One of the major advantages of random forests over single decision trees is that they tend to overfit less. Although each individual decision tree in a random forest varies widely, the average of their predictions is less sensitive to the input data than a single tree is. This is because while one tree can construct an incorrect and overfit model, the average of 100 or more trees will be more likely to hone in on the signal and ignore the noise. The signal will be the same across all of the trees, whereas each tree will hone in on the noise differently. This means that the average will discard the noise and keep the signal.



In [27]:
clf = DecisionTreeClassifier(random_state=1, min_samples_leaf=5)

clf.fit(train[columns], train["high_income"])

predictions = clf.predict(train[columns])
print("AUC without estimators for train dataset: ", roc_auc_score(train["high_income"], predictions))

predictions = clf.predict(test[columns])
print("AUC without estimators for test dataset: ", roc_auc_score(test["high_income"], predictions))

clf = RandomForestClassifier(n_estimators=150, random_state=1, min_samples_leaf=5)

clf.fit(train[columns], train["high_income"])

predictions = clf.predict(train[columns])
print("AUC with estimators for train dataset: ", roc_auc_score(train["high_income"], predictions))

predictions = clf.predict(test[columns])
print("AUC with estimators for test dataset: ", roc_auc_score(test["high_income"], predictions))

AUC without estimators for train dataset:  0.8192570489534683
AUC without estimators for test dataset:  0.7139325899284541
AUC with estimators for train dataset:  0.7917047295143252
AUC with estimators for test dataset:  0.7498874343962398


We've fit a single decision tree to the training set, and made predictions for both the training and testing sets. The AUC for the training set predictions is .819, while the AUC for the testing set is .714. The fact that the test AUC is much lower than the train AUC indicates that the model is overfitting.

## When to use Random Forests

overfitting decreased with a random forest, and accuracy went up overall.

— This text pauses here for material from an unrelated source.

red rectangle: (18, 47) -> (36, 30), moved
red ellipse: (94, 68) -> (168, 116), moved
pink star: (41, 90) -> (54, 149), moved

While the random forest algorithm is incredibly powerful, it isn't applicable to all tasks. The main strengths of a random forest are:

- Very accurate predictions - Random forests achieve near state-of-the-art performance on many machine learning tasks. Along with neural networks and gradient-boosted trees, they're typically one of the top-performing algorithms.
- Resistance to overfitting - Due to their construction, random forests are fairly resistant to overfitting. We still need to set and tweak parameters like max_depth though.

The main weaknesses of using a random forest are:

- They're difficult to interpret - Because we're averaging the results of many trees, it can be hard to figure out why a random forest is making predictions the way it is.
- They take longer to create - Making two trees takes twice as long as making one, making three takes three times as long, and so on. Fortunately, we can exploit multicore processors to parallelize tree construction. Scikit allows us to do this through the n_jobs parameter on RandomForestClassifier. We'll discuss parallelization in greater detail later on.

Given these trade-offs, it makes sense to use random forests in situations where accuracy is of the utmost importance; being able to interpret or explain the decisions the model is making isn't key. In cases where time is of the essence or interpretability is important, a single decision tree may be a better choice.